(DOCUMENT EXCERPT)

Mary Brown's Chicken is a Canadian fast food restaurant chain specializing in fried chicken. It operates approximately 300 locations across Canada.

==History==
In 1969, Pat Tarrant and Cyril Fleming purchased rights to open up the first Canadian Golden Skillet fried chicken franchise (originally from Richmond, Virginia) in Newfoundland. The first location was located in St. John's Avalon Mall. However, Tarrant and Fleming were forced to rename the establishment for legal reasons. It was eventually renamed Mary Brown's Virginia Fried Chicken, after Mary Brown Guthrie (1909–1955), the wife of Golden Skillet owner and founder Clifton W. Guthrie. According to the company, Mary Brown, who was from Petersburg, Virginia, was the creator of the chain's proprietary recipe for American Southern-fried chicken; the recipe was sold to Tarrant and Fleming in 1969.

By 1972, Mary Brown's had grown beyond Newfoundland, opening locations in Oshawa and Mississauga in the Greater Toronto Area. From there, the chain expanded west to Alberta, throughout the remaining Atlantic Provinces, then to Manitoba and Saskatchewan. More recently, Mary Brown's has opened several locations in British Columbia, and a store in Yellowknife, Northwest Territories. The brand continues to grow across Canada.

In 2022, Mary Brown's acquired Fat Bastard Burrito, a premium burrito chain founded in 2010 in Toronto, Canada, with at least 92 locations throughout Ontario. In that same year, Mary Brown's was named Company of The Year by Foodservice and Hospitality Magazine.

In 2024, the company opened their first restaurant outside Canada at Lisburn in Northern Ireland exclusively under the abbreviated name MB Chicken; they have opened a second location in Belfast. They also intended to open locations in the rest of the UK, India, Pakistan, and Mexico in 2024. They plan to open another 300 to 400 international locations in the next five years.

(ENTRIES PROVIDED)
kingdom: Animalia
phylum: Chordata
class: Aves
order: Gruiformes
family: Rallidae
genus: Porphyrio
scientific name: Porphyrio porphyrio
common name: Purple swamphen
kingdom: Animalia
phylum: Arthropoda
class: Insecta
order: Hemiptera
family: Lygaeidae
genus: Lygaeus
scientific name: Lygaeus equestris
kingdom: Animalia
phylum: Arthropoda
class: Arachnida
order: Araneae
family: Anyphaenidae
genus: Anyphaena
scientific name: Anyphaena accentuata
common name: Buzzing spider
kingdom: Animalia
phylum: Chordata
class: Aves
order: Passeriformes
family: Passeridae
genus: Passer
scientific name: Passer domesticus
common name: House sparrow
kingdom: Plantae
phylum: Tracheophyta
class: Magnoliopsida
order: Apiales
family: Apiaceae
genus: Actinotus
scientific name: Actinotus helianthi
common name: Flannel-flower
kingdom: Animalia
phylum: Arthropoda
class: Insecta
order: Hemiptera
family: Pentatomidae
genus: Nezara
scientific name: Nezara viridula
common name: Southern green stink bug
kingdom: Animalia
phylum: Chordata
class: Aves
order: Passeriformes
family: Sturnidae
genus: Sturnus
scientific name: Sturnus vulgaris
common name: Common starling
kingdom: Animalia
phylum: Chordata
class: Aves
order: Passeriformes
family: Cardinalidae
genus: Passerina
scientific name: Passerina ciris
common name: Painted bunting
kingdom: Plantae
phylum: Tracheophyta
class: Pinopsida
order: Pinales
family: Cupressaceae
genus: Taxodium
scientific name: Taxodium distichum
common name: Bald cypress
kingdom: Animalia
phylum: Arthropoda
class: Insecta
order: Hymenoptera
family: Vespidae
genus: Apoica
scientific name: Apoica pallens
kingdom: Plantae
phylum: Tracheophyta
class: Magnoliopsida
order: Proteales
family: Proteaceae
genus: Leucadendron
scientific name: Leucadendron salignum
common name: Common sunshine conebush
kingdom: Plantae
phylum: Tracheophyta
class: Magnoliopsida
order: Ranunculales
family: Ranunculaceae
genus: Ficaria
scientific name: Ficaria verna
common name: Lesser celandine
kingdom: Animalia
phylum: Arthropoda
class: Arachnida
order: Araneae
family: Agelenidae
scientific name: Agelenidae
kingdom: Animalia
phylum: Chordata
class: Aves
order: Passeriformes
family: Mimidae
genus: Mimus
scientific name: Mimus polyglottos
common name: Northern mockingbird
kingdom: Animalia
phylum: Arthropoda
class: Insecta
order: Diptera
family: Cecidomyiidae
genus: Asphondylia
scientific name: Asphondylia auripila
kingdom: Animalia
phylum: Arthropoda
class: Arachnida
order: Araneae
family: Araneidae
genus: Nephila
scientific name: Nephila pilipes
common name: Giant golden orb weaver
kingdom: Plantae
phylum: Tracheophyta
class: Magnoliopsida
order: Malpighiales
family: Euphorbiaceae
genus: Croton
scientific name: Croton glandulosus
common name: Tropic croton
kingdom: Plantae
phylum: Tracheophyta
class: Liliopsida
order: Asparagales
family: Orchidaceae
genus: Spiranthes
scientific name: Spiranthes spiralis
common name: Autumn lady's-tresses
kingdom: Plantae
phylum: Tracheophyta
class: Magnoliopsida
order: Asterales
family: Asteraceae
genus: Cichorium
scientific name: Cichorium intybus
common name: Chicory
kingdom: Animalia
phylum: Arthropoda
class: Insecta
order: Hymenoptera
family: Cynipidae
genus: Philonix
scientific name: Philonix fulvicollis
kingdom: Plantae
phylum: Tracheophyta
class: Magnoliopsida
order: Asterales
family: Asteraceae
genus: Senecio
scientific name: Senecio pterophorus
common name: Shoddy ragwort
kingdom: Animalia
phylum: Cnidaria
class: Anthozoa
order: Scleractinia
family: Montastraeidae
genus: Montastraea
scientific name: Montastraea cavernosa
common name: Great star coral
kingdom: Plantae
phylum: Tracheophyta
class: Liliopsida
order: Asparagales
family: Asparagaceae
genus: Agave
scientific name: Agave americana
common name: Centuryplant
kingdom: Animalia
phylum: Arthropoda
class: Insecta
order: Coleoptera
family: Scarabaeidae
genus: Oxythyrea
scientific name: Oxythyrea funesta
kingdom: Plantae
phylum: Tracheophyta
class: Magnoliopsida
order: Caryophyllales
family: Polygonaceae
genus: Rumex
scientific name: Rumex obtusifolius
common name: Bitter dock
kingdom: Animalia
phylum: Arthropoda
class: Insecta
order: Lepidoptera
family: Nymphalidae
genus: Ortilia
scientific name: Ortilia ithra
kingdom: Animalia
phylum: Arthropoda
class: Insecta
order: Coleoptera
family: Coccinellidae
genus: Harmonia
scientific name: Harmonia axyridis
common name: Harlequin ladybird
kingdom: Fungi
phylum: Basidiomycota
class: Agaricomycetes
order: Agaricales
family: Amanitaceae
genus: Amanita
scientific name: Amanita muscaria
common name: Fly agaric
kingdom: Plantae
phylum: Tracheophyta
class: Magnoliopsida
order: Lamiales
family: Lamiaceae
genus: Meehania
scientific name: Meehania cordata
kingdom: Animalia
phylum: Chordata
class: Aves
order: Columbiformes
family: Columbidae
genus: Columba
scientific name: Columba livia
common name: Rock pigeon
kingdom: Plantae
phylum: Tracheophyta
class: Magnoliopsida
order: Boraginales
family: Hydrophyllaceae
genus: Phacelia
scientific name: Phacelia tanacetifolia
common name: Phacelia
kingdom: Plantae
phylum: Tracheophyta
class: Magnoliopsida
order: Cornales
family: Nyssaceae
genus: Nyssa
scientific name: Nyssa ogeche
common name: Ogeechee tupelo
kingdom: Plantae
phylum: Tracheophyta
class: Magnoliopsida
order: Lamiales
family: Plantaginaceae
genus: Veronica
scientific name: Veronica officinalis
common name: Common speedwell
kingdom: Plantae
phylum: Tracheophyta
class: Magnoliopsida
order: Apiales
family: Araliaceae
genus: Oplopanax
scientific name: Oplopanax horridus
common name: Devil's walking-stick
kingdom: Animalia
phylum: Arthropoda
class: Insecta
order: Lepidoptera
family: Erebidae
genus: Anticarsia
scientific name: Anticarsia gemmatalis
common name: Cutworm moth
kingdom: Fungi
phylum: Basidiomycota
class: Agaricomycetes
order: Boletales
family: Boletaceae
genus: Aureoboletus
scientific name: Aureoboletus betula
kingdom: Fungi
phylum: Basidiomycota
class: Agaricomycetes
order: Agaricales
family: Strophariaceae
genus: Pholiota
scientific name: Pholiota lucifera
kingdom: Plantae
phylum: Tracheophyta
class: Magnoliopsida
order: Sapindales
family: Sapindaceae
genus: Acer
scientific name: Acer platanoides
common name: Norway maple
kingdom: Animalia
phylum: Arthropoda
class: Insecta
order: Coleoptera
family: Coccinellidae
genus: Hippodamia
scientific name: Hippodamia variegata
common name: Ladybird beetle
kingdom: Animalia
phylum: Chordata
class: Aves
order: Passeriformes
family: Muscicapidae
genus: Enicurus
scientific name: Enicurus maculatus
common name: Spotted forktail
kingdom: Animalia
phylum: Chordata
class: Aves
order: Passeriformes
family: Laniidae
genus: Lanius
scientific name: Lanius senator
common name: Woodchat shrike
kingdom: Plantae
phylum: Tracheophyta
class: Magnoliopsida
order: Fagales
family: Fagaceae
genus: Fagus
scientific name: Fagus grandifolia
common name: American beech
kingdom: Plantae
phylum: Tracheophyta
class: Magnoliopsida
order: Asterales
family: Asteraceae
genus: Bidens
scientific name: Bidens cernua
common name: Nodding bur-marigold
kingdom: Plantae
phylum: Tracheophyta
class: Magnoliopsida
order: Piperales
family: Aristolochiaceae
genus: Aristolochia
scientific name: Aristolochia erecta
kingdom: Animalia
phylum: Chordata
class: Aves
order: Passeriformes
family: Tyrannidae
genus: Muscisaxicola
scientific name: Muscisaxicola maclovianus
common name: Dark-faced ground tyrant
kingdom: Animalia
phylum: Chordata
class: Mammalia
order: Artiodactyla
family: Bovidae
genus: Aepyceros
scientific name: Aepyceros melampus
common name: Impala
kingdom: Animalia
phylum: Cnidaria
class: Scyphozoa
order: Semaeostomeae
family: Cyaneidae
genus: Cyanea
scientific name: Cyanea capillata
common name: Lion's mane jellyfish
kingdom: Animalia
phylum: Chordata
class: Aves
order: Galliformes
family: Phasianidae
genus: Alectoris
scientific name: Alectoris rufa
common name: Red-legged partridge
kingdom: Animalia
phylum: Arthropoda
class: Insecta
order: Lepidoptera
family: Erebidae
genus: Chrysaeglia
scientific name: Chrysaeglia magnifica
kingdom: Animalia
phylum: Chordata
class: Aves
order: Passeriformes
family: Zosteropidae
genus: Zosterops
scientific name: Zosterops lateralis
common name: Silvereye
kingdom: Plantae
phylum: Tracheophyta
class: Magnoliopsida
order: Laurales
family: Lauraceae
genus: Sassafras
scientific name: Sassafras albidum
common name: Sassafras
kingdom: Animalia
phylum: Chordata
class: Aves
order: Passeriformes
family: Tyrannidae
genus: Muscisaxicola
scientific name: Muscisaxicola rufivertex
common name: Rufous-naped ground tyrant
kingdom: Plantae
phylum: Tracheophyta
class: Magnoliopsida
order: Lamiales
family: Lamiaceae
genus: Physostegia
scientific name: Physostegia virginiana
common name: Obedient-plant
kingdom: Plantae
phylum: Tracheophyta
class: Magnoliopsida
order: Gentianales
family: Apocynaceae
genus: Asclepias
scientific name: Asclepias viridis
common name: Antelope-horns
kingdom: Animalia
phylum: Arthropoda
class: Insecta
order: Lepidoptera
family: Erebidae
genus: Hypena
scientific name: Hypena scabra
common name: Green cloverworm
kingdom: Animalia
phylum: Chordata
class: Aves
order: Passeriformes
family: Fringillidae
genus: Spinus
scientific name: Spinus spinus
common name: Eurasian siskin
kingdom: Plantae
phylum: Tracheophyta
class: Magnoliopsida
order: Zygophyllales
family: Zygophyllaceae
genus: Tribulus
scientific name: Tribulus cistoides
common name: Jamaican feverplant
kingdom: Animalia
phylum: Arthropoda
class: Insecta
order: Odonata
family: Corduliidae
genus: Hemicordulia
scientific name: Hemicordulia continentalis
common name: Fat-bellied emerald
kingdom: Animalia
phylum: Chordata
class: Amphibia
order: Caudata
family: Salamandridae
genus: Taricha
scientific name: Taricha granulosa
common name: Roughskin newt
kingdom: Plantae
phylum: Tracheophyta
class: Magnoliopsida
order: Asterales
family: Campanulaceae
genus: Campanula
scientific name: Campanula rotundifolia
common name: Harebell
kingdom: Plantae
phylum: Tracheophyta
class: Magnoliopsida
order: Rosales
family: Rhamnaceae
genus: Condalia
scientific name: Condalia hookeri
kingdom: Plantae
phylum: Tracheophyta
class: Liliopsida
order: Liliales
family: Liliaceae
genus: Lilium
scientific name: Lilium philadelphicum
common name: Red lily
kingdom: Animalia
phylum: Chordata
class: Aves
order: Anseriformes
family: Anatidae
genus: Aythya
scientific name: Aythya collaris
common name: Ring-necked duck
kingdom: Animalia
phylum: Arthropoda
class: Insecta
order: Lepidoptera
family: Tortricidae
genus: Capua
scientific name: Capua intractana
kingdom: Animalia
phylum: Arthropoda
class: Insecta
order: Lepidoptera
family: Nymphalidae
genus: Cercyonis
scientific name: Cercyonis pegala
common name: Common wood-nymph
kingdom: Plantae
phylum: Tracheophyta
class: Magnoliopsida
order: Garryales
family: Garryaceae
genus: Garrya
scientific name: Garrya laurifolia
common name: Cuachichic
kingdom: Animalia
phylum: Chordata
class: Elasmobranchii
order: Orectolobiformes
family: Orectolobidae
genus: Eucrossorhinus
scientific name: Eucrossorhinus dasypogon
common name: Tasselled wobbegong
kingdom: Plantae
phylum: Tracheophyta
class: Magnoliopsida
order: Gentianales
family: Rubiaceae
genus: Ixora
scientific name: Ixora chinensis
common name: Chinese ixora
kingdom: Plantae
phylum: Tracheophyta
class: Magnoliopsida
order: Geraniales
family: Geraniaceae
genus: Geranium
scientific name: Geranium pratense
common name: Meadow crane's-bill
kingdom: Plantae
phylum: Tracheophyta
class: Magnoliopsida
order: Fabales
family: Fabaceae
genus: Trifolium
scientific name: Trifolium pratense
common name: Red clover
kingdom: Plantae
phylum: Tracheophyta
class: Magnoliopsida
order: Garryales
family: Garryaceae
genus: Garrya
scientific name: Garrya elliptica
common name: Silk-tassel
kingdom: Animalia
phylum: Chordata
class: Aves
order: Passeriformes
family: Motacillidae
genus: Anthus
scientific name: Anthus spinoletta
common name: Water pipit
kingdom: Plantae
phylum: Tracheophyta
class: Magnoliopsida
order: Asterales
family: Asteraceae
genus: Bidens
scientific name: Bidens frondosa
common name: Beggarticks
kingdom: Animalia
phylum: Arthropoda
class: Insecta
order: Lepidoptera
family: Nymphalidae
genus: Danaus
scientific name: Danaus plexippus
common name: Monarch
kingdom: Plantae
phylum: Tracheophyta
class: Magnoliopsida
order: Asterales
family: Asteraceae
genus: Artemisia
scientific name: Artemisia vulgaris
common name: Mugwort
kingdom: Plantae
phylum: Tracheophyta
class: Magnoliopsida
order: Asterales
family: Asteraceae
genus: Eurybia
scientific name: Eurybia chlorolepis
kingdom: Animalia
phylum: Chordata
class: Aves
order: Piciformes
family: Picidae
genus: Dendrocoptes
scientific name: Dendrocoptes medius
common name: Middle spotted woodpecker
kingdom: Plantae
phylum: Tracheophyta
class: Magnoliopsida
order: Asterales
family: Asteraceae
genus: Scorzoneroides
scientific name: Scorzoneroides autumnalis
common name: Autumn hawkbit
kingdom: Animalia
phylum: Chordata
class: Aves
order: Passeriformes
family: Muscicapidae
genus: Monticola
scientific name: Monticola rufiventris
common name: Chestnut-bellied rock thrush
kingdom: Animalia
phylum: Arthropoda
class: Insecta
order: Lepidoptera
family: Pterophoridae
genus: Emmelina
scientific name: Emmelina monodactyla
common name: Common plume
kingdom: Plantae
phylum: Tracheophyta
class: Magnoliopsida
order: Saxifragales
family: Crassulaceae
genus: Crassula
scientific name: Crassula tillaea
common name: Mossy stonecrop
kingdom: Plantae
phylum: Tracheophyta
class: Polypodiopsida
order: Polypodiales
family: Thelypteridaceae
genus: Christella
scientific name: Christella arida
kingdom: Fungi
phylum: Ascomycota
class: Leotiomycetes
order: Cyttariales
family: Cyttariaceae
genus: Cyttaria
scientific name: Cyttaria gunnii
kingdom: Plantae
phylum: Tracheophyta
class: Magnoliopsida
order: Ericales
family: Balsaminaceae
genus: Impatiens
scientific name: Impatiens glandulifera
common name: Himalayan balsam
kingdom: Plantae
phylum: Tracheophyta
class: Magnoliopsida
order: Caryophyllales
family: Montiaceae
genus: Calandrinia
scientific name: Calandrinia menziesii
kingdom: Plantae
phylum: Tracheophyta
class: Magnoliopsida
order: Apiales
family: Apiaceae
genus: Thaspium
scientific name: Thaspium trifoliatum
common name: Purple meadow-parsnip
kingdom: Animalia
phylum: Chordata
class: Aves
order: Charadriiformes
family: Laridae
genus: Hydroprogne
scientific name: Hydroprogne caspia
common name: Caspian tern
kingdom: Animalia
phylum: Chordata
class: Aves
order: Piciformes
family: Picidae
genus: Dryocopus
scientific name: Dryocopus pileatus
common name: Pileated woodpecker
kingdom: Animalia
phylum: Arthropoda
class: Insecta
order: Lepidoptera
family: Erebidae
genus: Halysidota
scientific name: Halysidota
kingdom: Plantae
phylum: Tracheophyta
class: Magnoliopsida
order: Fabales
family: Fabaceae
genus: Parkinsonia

(TASKS TO COMPLETE)
**1.** Duplicate the passage of the Mary Brown's Chicken text starting at "In 2022, Mary" and ending at "and Hospitality Magazine.".
**2.** Go on with the text about Mary Brown's Chicken from where it stops.

(EXERCISE RESULTS)
**1.**
In 2022, Mary Brown's acquired Fat Bastard Burrito, a premium burrito chain founded in 2010 in Toronto, Canada, with at least 92 locations throughout Ontario. In that same year, Mary Brown's was named Company of The Year by Foodservice and Hospitality Magazine.

**2.**
==Franchises and corporate stores==
Mary Brown's currently operates approximately 300 stores within Canada. Mary Brown's has 21 corporate stores. The balance of its stores, about 249, are franchised and located throughout Canada.

Mary Brown's has been a member of the Canadian Franchise Association for over 35 years. The establishment was awarded the Canadian Franchisees’ Choice Award nine years consecutively. In 2019, 2020, and 2021, Mary Brown's was named one of the Best Managed Companies in Canada by Deloitte Canada.

==Management==
The owner of Mary Brown's is Gregory Roberts of PI Enterprises Group, an entrepreneur and chartered accountant from Triton, Newfoundland and Labrador. Roberts acquired the brand in 2007 and since that time, has grown the chain from about 67 stores to its current count of approximately 300 stores.

The president and COO of Mary Brown's from 2018 to 2024 was Hadi Chahin, a 20-year plus executive of the food services industry. Prior to joining Mary Brown's, Chahin was the vice president of operations for Chartwells, a division of Compass Group Canada. He also held leadership roles with Sodexo Canada, Prime Restaurants and White Lodging Services.

Tony Samuelson, a longtime senior employee of the brand, was named CEO of the company in 2024. He previously held the titles of Global Chief Development Officer, and vice-president of Operations.

==Marketing==
The original slogan, which was discontinued in the 1990s, was "Mary Brown has the BEST LEGS IN TOWN!"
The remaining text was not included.